> Goal of the exercise
An exact copy of the listing is required, with its pictures removed.

START Source data

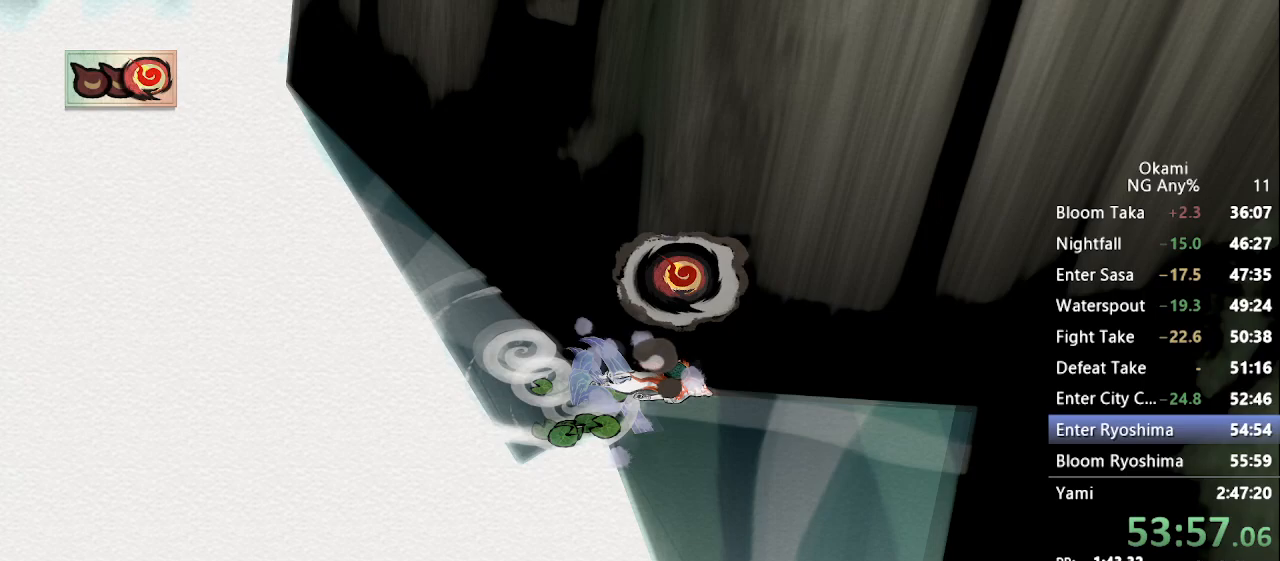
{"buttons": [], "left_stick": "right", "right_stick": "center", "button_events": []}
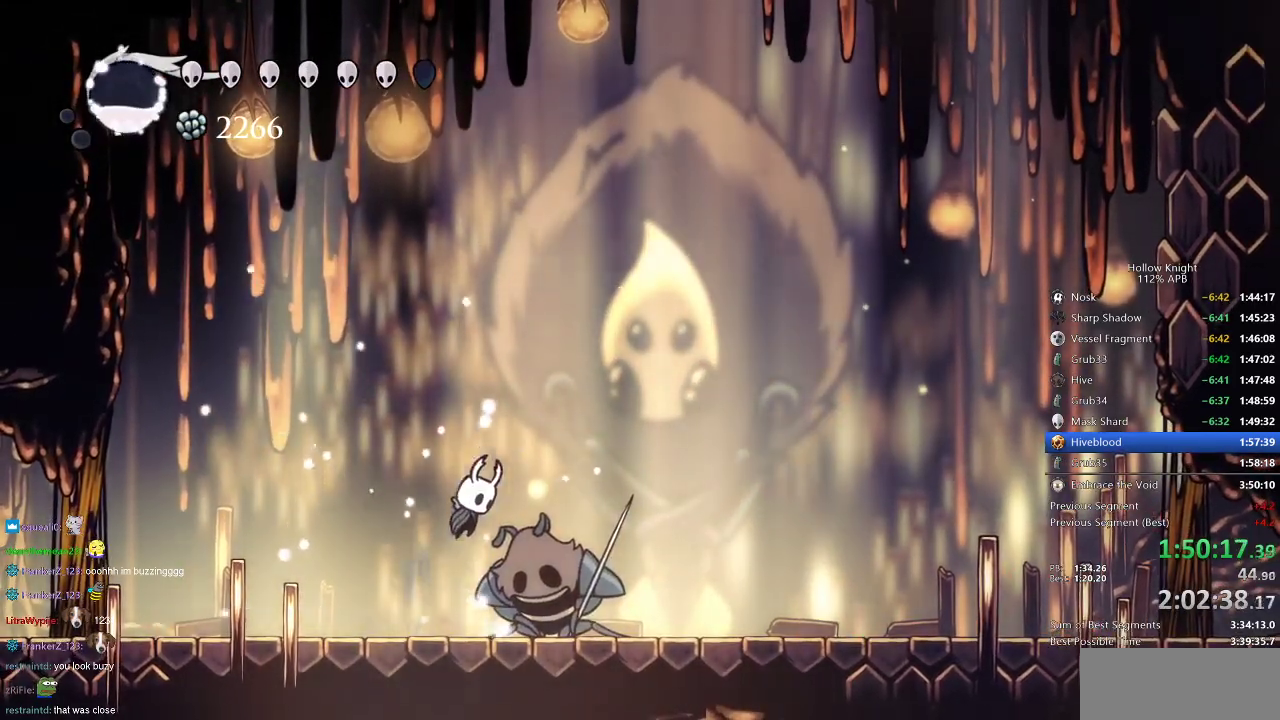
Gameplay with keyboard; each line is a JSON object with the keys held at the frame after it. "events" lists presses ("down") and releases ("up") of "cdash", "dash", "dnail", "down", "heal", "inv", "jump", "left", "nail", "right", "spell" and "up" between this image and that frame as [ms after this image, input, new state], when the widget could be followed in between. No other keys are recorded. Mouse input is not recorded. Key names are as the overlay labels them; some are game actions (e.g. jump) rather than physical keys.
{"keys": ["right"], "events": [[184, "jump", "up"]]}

END Source data

> Solution to this problem
{"buttons": [], "left_stick": "right", "right_stick": "center", "button_events": []}
Gameplay with keyboard; each line is a JSON object with the keys held at the frame after it. "events" lists presses ("down") and releases ("up") of "cdash", "dash", "dnail", "down", "heal", "inv", "jump", "left", "nail", "right", "spell" and "up" between this image and that frame as [ms after this image, input, new state], when the widget could be followed in between. No other keys are recorded. Mouse input is not recorded. Key names are as the overlay labels them; some are game actions (e.g. jump) rather than physical keys.
{"keys": ["right"], "events": [[184, "jump", "up"]]}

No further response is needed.